Cybercrime is a significant and growing problem for organizations of all sizes, with new records being set in terms of costs, volume, and scale of attacks on a regular basis. From malware, to phishing, to ransomware and beyond, it’s critical for organizations to understand what it actually takes to protect their networks and sensitive information. The reality is that an organization could make significant investments to build the latest and greatest threat detection platform – like SASE, XDR, etc. – using a suite of different solutions and still fall short. That is not to say those threat detection tools and platforms are not critical, because they are. However, equally as important is that threat detection, and ultimately cybercrime prevention, is dependent upon the quality of threat intelligence data that is fed into those systems.
Challenges in Producing High Quality Threat Intelligence
Producing high quality cyber threat intelligence is a complex and difficult task. One of the major challenges in this process is managing aging data in threat intelligence feeds. Threat intelligence feeds can provide valuable insights into potential threats and vulnerabilities, but the sheer volume of data that is generated can make it difficult to effectively utilize this information. As the volume of data grows, it becomes increasingly challenging to sift through and identify relevant and accurate information, leading to potential issues with data overload. These challenges can make it difficult for organizations to effectively use threat intelligence data to protect against potential threats.
Approaches to Addressing These Challenges
To overcome these challenges, organizations must develop effective strategies for managing and curating aging threat intelligence data. This involves ensuring that the data remains accurate, relevant, and actionable, and that older threats are re-evaluated and removed if they are no longer active. Many threat intelligence feeds are frequently updated with newly discovered threats, but they may lack the diligence or capability to re-evaluate older threats and remove those that have been cleaned up or are no longer active.
One approach to addressing this problem is to arbitrarily prune the dataset once the data in the feed ages beyond a certain point. For example, some organizations may prune out entries older than a certain number of months.

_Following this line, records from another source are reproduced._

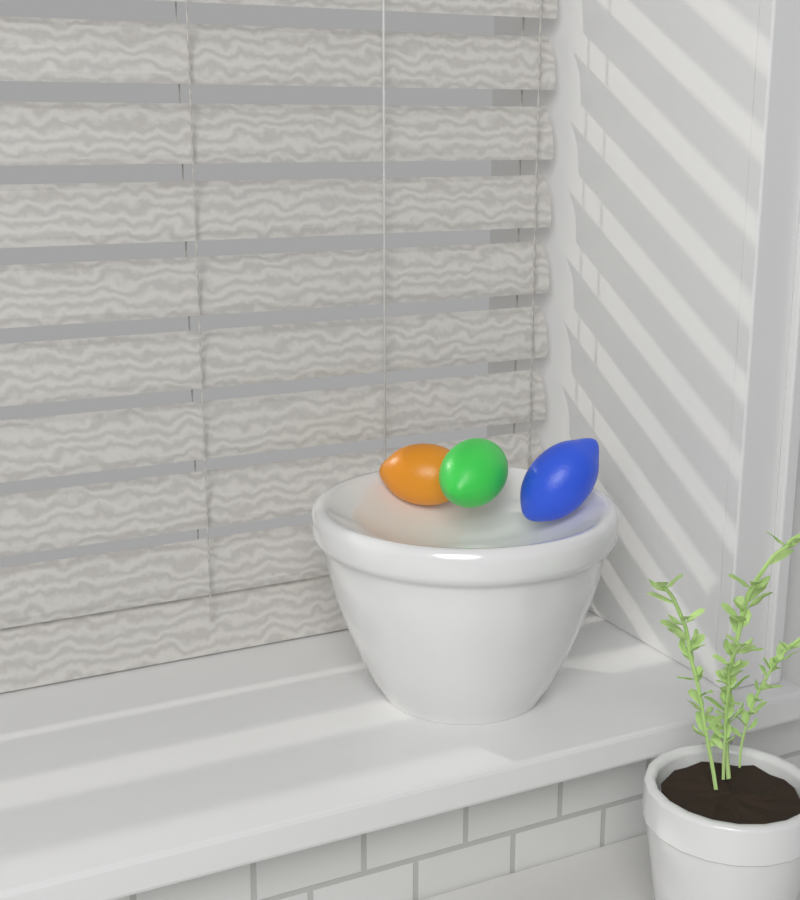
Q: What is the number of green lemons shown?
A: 1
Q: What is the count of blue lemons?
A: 1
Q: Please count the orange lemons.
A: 1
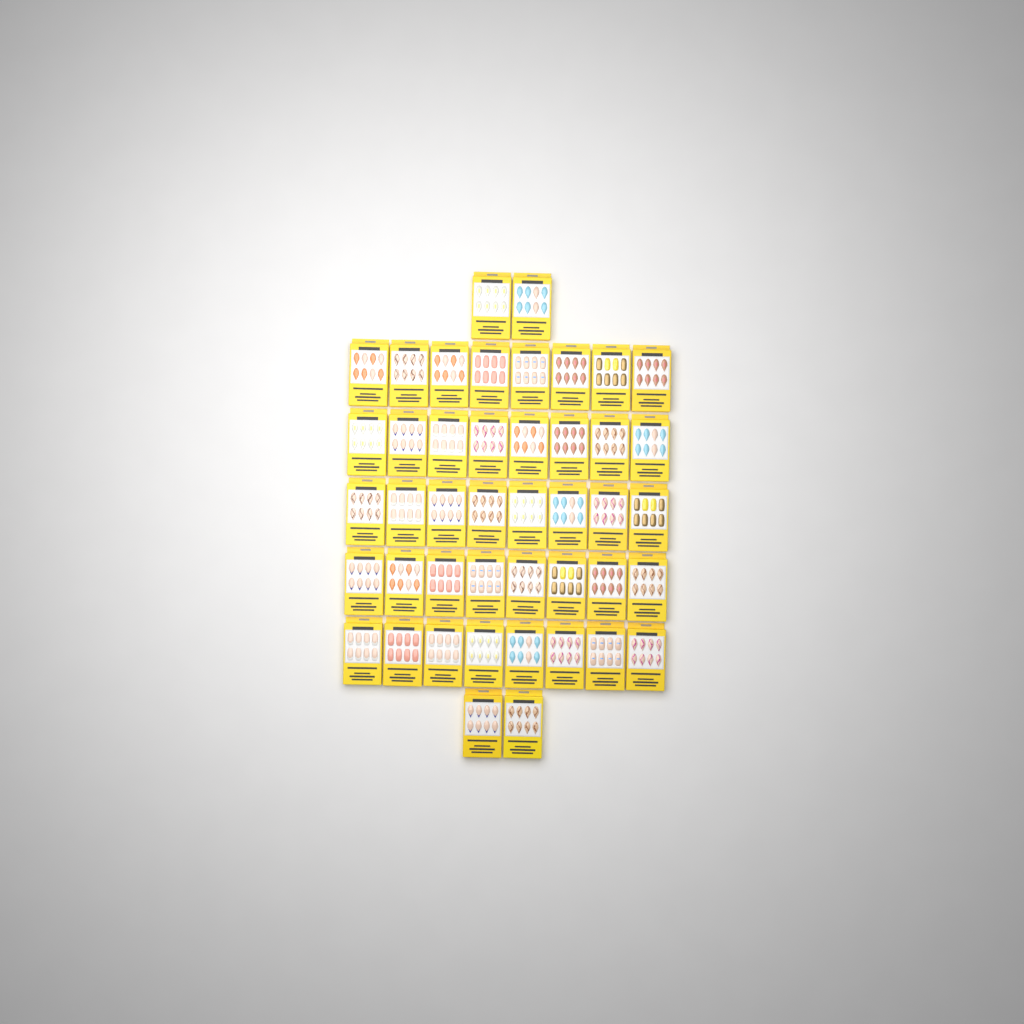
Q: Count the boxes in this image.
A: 44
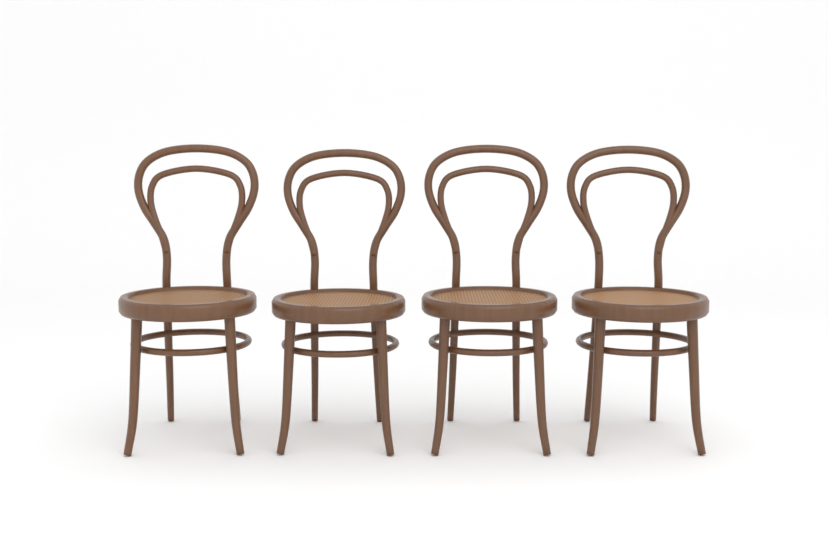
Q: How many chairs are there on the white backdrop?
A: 4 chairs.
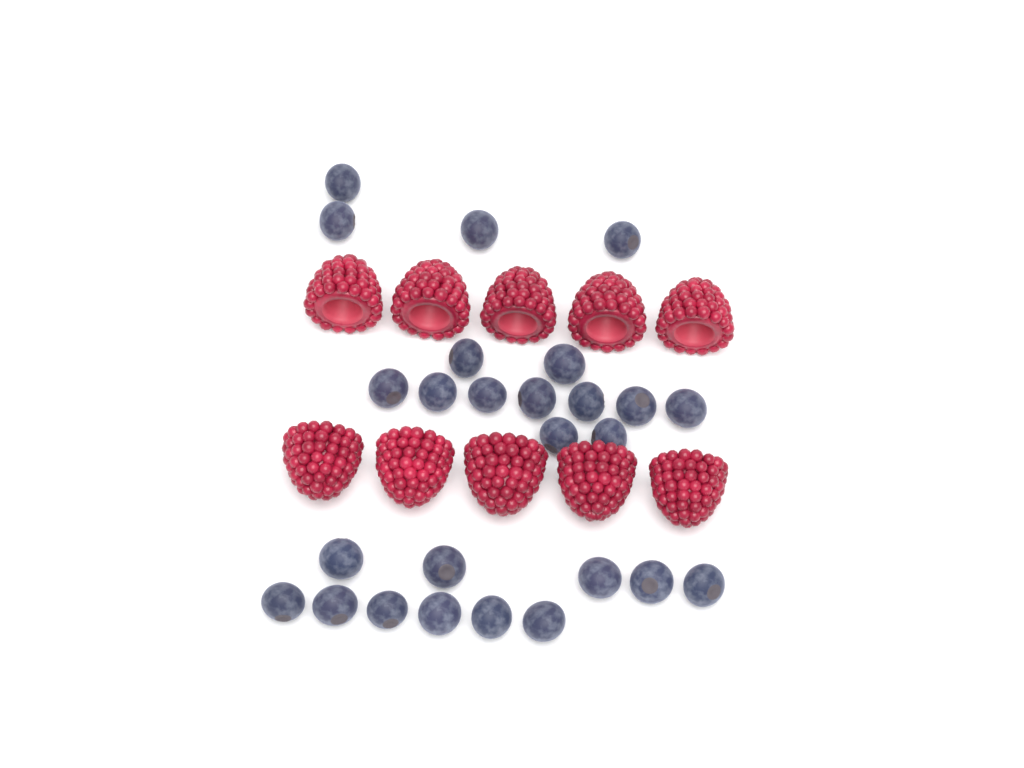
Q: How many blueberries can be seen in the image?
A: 26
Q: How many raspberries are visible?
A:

While this does solve the problem of unbounded growth, it also runs the risk of removing data that is still an active threat. An alternative approach would be to curate the data and age out information based on the current attack status.
An Example of Curated Threat Intelligence
To illustrate why the curated threat intelligence approach is crucial to cybercrime prevention, we’ll share a real-world example using a phishing threat. Phishing threats can vary greatly when it comes to the length of time an attack remains active. While the majority of phishing attacks are short lived and active for only a few hours to a few days, that isn’t always the case, and some phishing threats can hang on for a long time. Curated phishing threat intelligence is crucial to combatting the tactics, techniques, and procedures (TTPs) attackers use to evade detection which allows them to remain active for longer periods of time putting countless organizations and end users at risk.
For example, zvelo started tracking the following phishing campaign on September 12, 2022. As of, December 9th, 2022, the phishing threat was still active as can be seen in the following screenshot:
There are many reasons why a particular phishing threat may manage to stay active for a longer than normal time. In some cases the site is hosted on a bulletproof hosting site that doesn’t respond to abuse or takedown notices.
In this case, the site uses mechanisms such as returning a fake 404 error to visitors from IP address blocks it believes belong to security scanning solutions. While this tactic is fairly common in many phishing kits, the attacker behind this phishing attack adds an additional layer of bot detection by only serving up the page if a particular cookie is set in the visitor’s browser telling the web server to look for a cookie called ‘real’ with a value of ‘ok’ before it can serve up the phishing page – cloaking itself from security analysts and automated trackers. These tactics make it difficult for automated tracking processes to detect and track the attack so that it can be blocked.
The Crucial Role of Curating Threat Intelligence in Cybercrime Prevention
Building an effective system for monitoring and curating threats at scale requires significant resources including a global infrastructure to avoid IP-based or geography-based filtering; automated browsers that look realistic to web servers that are protected using antibot detection techniques; and AI-based approaches to automatically detect threats as well as to make proper decisions in a variety of complex situations.
High-quality, curated threat intelligence is a vital investment in cybercrime prevention. It is essential for organizations to understand the challenges involved in producing premium threat intelligence data and to develop effective strategies for addressing these challenges. Unfortunately, many organizations lack the budget and expertise to adequately address these challenges. More concerning is that many security vendors that claim to offer premium threat protection don’t even make these sorts of investments.
When considering buying or building your next threat intelligence solution, consider the critical nature of how threat intelligence data is managed with respect to aging data. Understand that a curated threat intelligence approach, in which data is managed and curated based on current attack status, is particularly important for ensuring that your organization, your clients and your end users have the most accurate, timely, and relevant information available to block potential threats to help prevent cybercrime.